On the same day, Delhi police released a long list of e-commerce platforms issuing orders to allow their movement only to withdraw it within hours.
On March 27, it issued another addendum to its guidelines. This time it added among essentials various farming-related goods and services.
Just as with supply chains, on the migrants issue, too, the response was muddled.
Significantly, the exodus of out-of-work migrants from Mumbai and Pune going back to their homes in UP and Bihar, complaining of jobs lost and afraid of the pandemic, had begun even before the Janata Curfew on March 22.
Yet, the lockdown until March 31 was extended that day and the Railways had, by afternoon, issued orders of suspension of trains until March 31.
Result: Stranded, laid off and fearful, migrants hit the street home.
Police and state governments admit the PM’s 21-day announcement caught them off guard. Experts said that the coronavirus outbreak was not an earthquake — that catches an administration by surprise — nor was it a development that called for a closely guarded response.
Clearly, the Centre and states had agreed but not coordinated on the lockdown. A top Delhi Police officer said that so sudden was it, that the police, too, needed time to work out the details of its implementation and figure out what was an essential service.
Assam Finance Minister Himanta Biswa Sarma suggested that states were not prepared for such a lockdown. In an interview to The Indian Express, Sarma said the state government was prepared for a week-long lockdown but a 21-day lockdown would raise challenges for all North-East states.
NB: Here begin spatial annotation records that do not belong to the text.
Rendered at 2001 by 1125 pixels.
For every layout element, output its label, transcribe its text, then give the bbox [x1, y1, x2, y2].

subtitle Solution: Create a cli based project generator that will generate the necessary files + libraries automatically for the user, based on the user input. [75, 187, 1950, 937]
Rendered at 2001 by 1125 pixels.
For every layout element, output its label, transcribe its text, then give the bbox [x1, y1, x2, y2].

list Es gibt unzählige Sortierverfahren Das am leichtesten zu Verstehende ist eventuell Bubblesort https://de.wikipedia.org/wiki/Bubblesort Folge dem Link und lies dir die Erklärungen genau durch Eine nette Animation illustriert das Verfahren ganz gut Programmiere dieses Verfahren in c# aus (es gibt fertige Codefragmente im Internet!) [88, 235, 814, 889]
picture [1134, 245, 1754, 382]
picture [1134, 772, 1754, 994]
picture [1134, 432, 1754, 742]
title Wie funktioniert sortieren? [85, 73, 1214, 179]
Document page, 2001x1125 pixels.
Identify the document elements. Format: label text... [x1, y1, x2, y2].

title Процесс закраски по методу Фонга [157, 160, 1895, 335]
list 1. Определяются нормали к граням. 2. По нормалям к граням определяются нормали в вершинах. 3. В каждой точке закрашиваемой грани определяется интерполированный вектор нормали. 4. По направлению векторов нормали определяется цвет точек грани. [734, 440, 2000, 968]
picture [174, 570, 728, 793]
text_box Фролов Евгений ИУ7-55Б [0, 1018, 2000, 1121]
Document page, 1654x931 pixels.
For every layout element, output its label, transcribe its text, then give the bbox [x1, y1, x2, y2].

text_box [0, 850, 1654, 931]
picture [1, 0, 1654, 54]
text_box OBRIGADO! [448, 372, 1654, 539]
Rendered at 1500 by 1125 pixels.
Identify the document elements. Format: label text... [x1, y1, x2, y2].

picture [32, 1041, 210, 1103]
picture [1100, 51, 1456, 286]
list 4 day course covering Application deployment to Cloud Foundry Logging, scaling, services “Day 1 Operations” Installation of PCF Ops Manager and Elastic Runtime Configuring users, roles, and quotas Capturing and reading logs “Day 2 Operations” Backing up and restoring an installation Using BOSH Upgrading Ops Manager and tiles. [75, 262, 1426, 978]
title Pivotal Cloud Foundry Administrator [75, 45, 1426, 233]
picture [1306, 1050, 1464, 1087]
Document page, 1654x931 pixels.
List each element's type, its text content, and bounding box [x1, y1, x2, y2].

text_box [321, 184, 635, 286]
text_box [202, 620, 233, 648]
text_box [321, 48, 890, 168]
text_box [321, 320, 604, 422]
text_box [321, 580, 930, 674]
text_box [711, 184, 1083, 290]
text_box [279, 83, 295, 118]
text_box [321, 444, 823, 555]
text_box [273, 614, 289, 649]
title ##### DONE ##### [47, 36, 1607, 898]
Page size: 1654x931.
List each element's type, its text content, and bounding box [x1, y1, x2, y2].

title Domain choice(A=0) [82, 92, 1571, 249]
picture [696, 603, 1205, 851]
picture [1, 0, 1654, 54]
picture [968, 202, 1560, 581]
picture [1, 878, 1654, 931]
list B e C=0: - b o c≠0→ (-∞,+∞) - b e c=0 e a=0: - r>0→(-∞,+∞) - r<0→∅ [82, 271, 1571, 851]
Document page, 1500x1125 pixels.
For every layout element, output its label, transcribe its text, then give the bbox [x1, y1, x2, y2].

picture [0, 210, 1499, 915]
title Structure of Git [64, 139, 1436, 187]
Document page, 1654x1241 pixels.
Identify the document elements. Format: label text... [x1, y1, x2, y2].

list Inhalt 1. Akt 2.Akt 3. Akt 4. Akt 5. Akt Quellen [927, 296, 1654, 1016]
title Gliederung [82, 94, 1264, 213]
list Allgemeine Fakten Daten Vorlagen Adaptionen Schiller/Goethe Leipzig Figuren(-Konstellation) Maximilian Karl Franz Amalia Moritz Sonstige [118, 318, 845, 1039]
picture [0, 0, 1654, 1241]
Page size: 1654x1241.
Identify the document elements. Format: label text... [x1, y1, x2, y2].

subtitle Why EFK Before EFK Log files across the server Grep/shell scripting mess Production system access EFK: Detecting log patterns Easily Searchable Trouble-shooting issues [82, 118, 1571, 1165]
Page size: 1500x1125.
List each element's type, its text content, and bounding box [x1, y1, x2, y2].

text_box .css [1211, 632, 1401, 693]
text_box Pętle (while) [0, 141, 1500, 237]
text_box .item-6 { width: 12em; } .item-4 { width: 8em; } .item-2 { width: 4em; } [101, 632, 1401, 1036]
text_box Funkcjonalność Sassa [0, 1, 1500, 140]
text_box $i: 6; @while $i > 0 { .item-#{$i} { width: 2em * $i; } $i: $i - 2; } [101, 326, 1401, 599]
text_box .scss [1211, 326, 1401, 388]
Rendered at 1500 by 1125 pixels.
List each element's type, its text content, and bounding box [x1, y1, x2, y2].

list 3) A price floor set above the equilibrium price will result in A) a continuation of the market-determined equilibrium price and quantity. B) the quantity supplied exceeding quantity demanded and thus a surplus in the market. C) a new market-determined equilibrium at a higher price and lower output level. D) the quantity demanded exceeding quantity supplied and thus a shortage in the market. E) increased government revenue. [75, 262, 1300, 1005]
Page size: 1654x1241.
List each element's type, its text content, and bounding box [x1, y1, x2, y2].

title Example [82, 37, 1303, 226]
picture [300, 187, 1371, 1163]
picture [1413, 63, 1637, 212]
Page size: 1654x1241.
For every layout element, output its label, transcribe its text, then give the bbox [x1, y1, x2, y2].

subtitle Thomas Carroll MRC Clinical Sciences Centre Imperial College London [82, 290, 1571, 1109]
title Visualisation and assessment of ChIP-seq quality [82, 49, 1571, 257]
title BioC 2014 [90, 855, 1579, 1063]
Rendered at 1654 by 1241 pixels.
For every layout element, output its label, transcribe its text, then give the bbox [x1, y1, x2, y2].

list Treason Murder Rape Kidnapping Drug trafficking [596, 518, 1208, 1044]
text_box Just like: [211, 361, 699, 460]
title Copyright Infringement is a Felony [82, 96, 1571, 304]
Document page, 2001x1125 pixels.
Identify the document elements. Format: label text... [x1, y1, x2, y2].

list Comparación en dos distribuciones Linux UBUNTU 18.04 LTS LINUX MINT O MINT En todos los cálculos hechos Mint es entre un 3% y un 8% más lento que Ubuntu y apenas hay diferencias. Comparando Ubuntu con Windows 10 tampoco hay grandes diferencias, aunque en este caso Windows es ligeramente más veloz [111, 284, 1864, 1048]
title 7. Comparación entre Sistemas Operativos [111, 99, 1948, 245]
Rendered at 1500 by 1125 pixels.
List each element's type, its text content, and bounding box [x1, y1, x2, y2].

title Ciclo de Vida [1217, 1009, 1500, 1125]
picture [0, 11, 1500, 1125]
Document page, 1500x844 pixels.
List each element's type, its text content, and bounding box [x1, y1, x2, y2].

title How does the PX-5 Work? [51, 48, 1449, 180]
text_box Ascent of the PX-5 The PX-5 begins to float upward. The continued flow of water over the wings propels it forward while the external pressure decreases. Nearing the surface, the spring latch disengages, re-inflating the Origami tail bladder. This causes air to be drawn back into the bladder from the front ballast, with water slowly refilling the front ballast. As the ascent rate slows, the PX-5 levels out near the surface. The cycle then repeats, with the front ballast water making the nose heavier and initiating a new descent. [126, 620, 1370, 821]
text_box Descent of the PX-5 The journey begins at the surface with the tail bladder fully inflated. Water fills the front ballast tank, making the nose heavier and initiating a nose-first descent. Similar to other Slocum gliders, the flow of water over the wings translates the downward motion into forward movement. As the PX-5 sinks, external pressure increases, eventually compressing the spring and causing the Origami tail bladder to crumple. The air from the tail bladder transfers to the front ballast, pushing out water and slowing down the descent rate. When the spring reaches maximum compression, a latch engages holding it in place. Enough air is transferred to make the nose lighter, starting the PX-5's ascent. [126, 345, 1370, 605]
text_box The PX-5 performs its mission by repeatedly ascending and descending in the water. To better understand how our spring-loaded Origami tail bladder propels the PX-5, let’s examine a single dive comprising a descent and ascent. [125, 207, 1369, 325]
“No one has stocks or preparations for 21 days. It will be difficult for us to manage. I am a little worried about how people will react after a week,” said Sarma, also the convener of North East Democratic Alliance, a BJP-led coalition in the Northeast.
Officials point to the contrast in Jammu and Kashmir. “We were not told that Article 370 was going to be abrogated but we were told that a lockdown was coming. So for almost a week, we held mock drills on how to maintain supplies during the lockdown,” a bureaucrat said.
Former UP DGP Prakash Singh, who also runs the Indian Police Foundation which has sent a paper on how to manage a lockdown to all police chiefs, said that an advance internal warning would have streamlined efforts.
“I have a feeling that different wings of government were taken by surprise. There should have been a notice of 48 hours. You have suddenly stopped everything, including all trains and airlines. Maintaining restrictions of 75%, mobility of 25% could have been allowed initially. Administration would have prepared by then. They should have been given clear instructions. No one knew this was going to happen. But it should settle down in a few days. I would still say we are doing better than many nations,” he said.
A former police chief of Jammu and Kashmir said that the key to an effective lockdown and seamless civil supplies is advance preparation and comprehensive “pass” system — both lacking this time.
“The dependence is excessively on force. The police have actually done a good job of ensuring a lockdown,” he said. “Supplies is not the job of the police but of the civil administration. The police have no clue about the supply chain. There are laid-down systems which run down from DM to tehsildar. Everyone’s role is defined.”